The Underground Railroad wasn’t an official organization with leadership sitting in a dusty, map-filled room directing troop movements. It was a loose network of local communities—free Black families, church groups, and abolitionists—who worked independently to move people north. Every route looked different, shaped by geography, opportunity, and the courage of those willing to take the risk.
 

Because secrecy meant survival, communication took many forms. There were no universal codes; each community created its own. A person might quietly say, “If the lantern’s burning tonight in the left window, it’s safe.” Another might leave a door unlatched, a broom turned a certain way, or slip a phrase into conversation to signal when to move. These messages looked ordinary to outsiders but carried life-or-death meaning to those in the know.


When railroads spread across America in the early 1800s, people began using railroad terms as code. The language fit the times—modern, practical, and easy to disguise in plain conversation. Guides became known as conductors, safe houses as stations, and those escaping slavery were called passengers or cargo. The names sounded like everyday talk about trains, allowing information to pass quietly between those who understood.

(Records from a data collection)
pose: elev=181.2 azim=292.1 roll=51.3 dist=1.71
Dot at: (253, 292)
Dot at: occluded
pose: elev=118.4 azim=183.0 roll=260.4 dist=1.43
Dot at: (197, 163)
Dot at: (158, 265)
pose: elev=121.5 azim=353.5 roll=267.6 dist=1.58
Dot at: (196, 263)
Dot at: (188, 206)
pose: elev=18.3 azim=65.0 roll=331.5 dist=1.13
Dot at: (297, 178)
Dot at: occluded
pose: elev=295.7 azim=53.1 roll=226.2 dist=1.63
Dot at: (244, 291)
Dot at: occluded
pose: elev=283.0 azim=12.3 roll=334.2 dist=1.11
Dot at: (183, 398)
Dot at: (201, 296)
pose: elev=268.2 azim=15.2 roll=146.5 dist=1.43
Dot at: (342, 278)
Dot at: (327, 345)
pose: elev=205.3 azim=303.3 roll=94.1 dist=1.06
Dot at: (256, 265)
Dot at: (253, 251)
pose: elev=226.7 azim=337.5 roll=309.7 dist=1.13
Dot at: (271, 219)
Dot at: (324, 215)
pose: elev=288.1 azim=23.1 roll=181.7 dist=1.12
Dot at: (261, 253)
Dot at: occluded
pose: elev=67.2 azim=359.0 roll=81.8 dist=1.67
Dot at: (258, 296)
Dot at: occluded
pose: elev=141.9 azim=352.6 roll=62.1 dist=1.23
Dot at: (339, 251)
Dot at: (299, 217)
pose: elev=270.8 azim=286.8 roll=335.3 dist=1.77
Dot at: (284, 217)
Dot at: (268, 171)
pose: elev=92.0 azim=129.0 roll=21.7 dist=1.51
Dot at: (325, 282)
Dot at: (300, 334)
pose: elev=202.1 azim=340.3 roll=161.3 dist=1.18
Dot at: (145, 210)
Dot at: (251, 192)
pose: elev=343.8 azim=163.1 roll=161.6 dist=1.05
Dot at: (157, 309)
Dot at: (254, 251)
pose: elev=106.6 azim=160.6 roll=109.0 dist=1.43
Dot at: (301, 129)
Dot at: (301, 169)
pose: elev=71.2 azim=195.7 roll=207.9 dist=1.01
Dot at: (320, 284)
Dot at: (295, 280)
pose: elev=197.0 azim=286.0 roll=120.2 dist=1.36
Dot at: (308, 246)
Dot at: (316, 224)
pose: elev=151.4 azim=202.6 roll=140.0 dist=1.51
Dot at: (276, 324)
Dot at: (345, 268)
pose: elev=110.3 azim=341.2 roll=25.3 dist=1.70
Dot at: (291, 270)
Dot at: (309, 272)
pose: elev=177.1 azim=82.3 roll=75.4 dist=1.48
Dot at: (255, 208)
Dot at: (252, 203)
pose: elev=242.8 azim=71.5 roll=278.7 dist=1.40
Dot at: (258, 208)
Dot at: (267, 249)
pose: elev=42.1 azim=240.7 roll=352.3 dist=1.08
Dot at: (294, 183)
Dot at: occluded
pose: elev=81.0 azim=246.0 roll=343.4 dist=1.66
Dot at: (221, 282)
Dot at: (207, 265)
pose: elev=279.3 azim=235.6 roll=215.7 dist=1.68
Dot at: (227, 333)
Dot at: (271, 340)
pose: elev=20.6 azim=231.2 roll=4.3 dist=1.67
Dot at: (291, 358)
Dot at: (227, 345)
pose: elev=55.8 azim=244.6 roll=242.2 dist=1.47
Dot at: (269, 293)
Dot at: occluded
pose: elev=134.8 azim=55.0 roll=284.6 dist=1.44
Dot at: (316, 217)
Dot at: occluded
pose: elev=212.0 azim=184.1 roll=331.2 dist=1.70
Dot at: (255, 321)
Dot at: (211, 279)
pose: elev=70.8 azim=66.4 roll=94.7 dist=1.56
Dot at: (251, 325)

- Written tasks:
1. Rewrite the paragraph of the Underground Railroad text that begins "Because secrecy meant survival" as a short bulleted list that keeps its main facts.
2. Answer these questions using the Underground Railroad text, with each answer on its own line marked like its question.
(a) What three groups does the text list as making up the local communities in the network?
(b) Did the network use universal codes?
(c) What were guides known as in the railroad code?

- Outputs:
1.
- Secrecy meant survival, so communication took many forms.
- There were no universal codes; each community created its own.
- Signals included a lantern burning in the left window, a door left unlatched, a broom turned a certain way, or a phrase slipped into conversation to signal when to move.
- These messages looked ordinary to outsiders but carried life-or-death meaning for those in the know.

2.
(a) Free Black families, church groups, and abolitionists.
(b) No. Each community created its own.
(c) Conductors.